Esta prerrogativa de la Virgen comenzó a ser conmemorada desde muy temprano en los actos litúrgicos de la Santa Iglesia. Hay indicios que desde principios del siglo V se celebraba en el Patriarcado de Jerusalén la fiesta de la Concepción de María. El Concilio de Letrán (año 649) y el de Constantinopla (año 680) dan un prueba elocuente de que la devoción a la Virgen concebida sin pecado era común en la Cristiandad del séptimo siglo.
Acalorada disputa
Sin embargo, lejos de ser una verdad pacífica, el asunto suscitaba a veces encendidas discusiones, lo cual es comprensible en la Santa Iglesia cuando un tema doctrinal todavía no es objeto del pronunciamiento infalible del Sucesor de Pedro. En ambas partes de la contienda se distinguían santos insignes y teólogos eminentes. Basta decir que grandes lumbreras del Cristianismo como san Bernardo y santo Tomás de Aquino ponían en duda la tesis de la Concepción Inmaculada, pareciéndoles insuficientes los argumentos en su favor.
La oposición a ese singular privilegio de María tuvo dos benéficas consecuencias: un incremento notable del ardor mariano, y una profundización de los estudios teológicos en torno al controversial asunto.
Progreso lento pero incesante
El número de ciudades, países e instituciones universitarias, civiles y religiosas que celebraban oficialmente la fiesta de la Inmaculada creció tanto, que en 1477 el Papa Sixto IV le dio aprobación oficial y la enriqueció con indulgencias semejantes a la fiesta del Santísimo Sacramento.
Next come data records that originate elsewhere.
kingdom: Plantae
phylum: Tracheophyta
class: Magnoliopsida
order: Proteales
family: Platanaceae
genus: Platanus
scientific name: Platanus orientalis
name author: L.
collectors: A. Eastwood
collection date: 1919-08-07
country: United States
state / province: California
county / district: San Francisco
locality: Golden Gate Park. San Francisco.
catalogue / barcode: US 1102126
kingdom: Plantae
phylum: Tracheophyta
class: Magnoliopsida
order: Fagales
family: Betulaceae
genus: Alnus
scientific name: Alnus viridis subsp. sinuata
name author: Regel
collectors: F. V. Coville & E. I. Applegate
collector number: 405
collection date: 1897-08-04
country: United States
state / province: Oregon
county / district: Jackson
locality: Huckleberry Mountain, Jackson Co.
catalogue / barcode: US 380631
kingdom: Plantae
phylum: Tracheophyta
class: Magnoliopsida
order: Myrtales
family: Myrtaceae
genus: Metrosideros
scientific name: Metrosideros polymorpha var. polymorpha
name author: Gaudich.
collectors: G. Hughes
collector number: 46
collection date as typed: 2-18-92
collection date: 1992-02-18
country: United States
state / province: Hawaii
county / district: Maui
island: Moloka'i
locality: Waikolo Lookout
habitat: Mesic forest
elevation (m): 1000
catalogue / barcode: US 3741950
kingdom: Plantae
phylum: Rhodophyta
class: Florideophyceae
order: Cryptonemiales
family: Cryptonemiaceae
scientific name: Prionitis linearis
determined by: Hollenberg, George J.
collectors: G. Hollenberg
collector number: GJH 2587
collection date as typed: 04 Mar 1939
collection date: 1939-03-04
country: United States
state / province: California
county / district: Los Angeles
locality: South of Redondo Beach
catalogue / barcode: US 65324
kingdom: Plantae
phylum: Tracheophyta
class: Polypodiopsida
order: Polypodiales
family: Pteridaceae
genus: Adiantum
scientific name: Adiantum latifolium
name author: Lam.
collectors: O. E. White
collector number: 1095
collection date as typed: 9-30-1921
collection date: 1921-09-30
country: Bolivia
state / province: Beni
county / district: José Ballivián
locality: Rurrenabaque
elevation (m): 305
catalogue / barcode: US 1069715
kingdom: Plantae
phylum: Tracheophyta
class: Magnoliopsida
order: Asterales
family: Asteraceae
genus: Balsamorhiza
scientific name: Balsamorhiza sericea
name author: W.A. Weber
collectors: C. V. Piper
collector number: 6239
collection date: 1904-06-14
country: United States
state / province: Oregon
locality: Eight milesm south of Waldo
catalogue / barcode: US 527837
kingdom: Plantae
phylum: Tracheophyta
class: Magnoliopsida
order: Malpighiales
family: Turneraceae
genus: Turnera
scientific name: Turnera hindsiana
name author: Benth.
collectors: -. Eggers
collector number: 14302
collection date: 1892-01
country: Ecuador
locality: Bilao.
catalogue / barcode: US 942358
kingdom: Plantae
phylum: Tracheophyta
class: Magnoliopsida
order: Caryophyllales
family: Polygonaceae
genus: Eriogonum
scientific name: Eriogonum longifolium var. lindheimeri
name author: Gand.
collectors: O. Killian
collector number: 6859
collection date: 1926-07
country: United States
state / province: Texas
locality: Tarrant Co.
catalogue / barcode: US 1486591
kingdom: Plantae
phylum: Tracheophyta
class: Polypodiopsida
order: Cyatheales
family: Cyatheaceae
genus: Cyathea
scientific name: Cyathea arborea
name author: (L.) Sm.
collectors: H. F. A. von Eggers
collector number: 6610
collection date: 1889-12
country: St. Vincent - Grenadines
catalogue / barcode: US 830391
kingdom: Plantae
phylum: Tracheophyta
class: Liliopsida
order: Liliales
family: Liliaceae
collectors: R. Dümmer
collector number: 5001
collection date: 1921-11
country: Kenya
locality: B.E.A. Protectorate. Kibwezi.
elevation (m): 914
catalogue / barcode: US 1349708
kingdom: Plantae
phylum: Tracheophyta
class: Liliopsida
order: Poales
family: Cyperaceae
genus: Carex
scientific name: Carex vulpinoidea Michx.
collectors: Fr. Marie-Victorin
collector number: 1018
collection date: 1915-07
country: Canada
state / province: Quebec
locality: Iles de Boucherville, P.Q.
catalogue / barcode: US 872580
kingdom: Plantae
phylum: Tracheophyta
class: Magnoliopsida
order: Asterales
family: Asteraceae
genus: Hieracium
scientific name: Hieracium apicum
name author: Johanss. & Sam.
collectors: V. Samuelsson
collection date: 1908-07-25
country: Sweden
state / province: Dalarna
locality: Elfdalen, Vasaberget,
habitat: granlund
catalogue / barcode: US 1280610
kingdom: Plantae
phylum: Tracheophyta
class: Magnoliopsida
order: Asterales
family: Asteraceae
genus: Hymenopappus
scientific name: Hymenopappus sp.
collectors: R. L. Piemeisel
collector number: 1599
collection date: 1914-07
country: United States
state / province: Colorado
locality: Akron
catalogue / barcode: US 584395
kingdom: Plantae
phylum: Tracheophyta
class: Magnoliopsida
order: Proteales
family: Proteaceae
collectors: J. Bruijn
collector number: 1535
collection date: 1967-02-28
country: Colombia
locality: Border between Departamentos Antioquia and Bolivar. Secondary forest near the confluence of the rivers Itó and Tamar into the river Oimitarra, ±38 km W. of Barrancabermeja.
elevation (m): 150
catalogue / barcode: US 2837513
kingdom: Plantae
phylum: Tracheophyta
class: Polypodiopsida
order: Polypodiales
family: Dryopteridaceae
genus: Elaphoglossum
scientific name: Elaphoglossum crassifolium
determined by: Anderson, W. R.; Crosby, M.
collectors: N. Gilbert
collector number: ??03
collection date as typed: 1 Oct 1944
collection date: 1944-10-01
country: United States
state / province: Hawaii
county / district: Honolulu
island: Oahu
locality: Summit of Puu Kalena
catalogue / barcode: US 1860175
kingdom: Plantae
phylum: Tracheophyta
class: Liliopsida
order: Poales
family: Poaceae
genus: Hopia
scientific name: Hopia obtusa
Cinco décadas más tarde, el Concilio de Trento refrendó las decisiones de Sixto IV.
Hacia aquella época, las filas de los defensores de la Inmaculada Concepción se vieron reforzadas por los teólogos de la recién fundada Compañía de Jesús. Cabe destacar que esta devoción fue establecida en Latinoamérica por los hijos de san Ignacio. En los primeros tiempos de su obra evangelizadora, construyeron capillas, ermitas e iglesias bajo la invocación de Nuestra Señora de la Concepción.
Sin definir todavía el dogma, el Papa san Pío V cohibió fuertemente la polé polémica en 1567 al condenar la tesis de un teólogo llamado Bayo, quien pretendía que la Virgen habría muerto como consecuencia del pecado original, heredado de Adán.
Medio siglo después, Paulo V fue aún más lejos cuando decretó que persona alguna se atreviera a enseñar públicamente que la Madre de Dios había sido manchada por el pecado original.
Una creciente oleada de entusiasmo
Resulta difícil para nosotros, habitantes del tercer milenio, imaginarnos siquiera hasta dónde esa polémica de cuño exclusivamente religioso fue capaz de estremecer al mundo cristiano entero a partir del siglo XIV. Más allá de los teólogos, también debatían reyes y magistrados, maestros y alumnos en las universidades, ricos burgueses y humildes plebeyos y campesinos; en fin, no había segmento de la sociedad que permaneciera neutral o indiferente.
Algunos ejemplos serán suficientes para ilustrar ese saludable ardor colectivo.
En 1497 y como condición para obtener el doctorado, la Universidad de París instituyó el juramento de defender para siempre que la Santísima Virgen fue concebida sin pecado. En poco tiempo fue imitada por las universidades de Colonia (Alemania) en 1499; Maguncia (Alemania) en 1501; y Valencia (España) en 1530.
En la entonces católica Inglaterra, las universidades de Oxford y Cambridge también conmemoraban la fiesta de la Inmaculada.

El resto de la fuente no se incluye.